I am in the midst of repairing the 4x4 on my landowner's L35. The front bevel gear splines as well as the coupler splines have worn to the point of freely spinning. I'm considering a couple things including possibly just using a new coupler and let it wear down the final bit of spline metal on the bevel gear to get me through the winter as the quickest cheapest fix. I also am considering to cut the intact side of the coupler (the half which was connected to the propeller shaft to the rear) and weld it to the new coupler to lengthen it enough to actually have about 1/4" more grip on the original spline cutting which are not worn as the coupler only reached about 3/4 of the length of the shaft. The final option is to replace the entire bevel gear which I have removed. This last option is the best option of course but seems that it may then also require replacing the ring gear inside the axle housing as well and all the adjustment that that also requires. I'd prefer to do the job as right as possible and yet I am here for some insight and direction.

··········

• _Set of tasks_
(A) From the 4x4 repair text, list each repair option the writer is weighing.
(B) According to the 4x4 repair text, how far along the shaft did the coupler reach?
(C) Decide whether each statement agrees with the 4x4 repair text, answering yes or no and quoting the words that settle it. (i) The writer has already taken out the bevel gear. (ii) Welding the old coupler half onto the new one would add about 1/2" of grip. (iii) The writer calls replacing the whole bevel gear the best option.
You won't need the records for any of this.

Stored dataset items:
··········

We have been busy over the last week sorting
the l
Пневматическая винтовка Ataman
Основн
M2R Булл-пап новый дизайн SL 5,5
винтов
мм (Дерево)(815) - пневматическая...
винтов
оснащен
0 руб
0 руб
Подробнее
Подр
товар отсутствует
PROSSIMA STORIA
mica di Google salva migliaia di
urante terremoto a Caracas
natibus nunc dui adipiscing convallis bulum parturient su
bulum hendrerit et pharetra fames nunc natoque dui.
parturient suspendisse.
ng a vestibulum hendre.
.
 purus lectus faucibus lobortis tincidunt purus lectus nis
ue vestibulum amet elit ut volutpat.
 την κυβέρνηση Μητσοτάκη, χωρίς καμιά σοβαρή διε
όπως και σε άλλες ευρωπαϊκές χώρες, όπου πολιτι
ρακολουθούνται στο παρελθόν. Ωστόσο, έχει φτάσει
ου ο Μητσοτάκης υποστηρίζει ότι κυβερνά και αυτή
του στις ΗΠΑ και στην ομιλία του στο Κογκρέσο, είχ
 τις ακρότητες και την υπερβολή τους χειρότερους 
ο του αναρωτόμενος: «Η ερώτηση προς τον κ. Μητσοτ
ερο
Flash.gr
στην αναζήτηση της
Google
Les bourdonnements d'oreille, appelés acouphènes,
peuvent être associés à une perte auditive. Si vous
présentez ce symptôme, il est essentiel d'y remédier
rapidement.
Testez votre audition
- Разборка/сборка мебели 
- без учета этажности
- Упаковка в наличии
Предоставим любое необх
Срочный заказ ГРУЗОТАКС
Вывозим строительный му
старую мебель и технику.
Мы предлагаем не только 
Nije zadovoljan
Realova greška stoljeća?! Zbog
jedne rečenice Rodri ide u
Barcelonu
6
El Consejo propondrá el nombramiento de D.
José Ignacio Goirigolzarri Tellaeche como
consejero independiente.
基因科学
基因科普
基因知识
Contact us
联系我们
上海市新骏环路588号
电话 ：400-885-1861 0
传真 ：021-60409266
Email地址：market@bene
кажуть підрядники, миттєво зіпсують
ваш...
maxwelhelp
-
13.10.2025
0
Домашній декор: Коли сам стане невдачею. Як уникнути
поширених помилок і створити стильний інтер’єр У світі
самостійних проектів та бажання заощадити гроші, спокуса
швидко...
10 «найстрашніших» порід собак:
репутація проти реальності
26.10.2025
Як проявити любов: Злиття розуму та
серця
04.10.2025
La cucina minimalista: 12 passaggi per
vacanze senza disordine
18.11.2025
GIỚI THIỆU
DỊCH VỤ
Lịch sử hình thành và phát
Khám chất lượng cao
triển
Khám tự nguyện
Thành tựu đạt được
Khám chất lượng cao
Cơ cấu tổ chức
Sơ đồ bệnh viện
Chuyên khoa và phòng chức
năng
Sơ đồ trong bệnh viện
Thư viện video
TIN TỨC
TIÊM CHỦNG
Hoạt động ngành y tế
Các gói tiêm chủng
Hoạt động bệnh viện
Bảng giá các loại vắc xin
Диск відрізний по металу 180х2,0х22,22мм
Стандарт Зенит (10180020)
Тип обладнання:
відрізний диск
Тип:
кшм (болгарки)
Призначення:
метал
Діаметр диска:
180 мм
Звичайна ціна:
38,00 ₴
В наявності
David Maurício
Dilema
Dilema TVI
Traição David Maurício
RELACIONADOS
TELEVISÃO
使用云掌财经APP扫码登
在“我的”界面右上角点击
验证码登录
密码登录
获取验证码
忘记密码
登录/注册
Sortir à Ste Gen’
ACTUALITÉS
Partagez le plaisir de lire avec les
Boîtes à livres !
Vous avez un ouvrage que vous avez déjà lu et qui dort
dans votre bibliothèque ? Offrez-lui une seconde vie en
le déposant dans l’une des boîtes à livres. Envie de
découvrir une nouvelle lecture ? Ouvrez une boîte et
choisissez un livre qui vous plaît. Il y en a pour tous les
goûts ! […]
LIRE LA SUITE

··········

• _Written responses_
(A)
- Install a new coupler and let it wear down the last of the spline metal on the bevel gear to get through the winter.
- Cut the intact half of the old coupler (the half that connected to the propeller shaft to the rear) and weld it to the new coupler, lengthening it for about 1/4" more grip on the unworn original splines.
- Replace the entire bevel gear.

(B) About 3/4 of the length of the shaft.

(C)
(i) Yes: "replace the entire bevel gear which I have removed"
(ii) No: "to actually have about 1/4" more grip on the original spline cutting"
(iii) Yes: "This last option is the best option of course"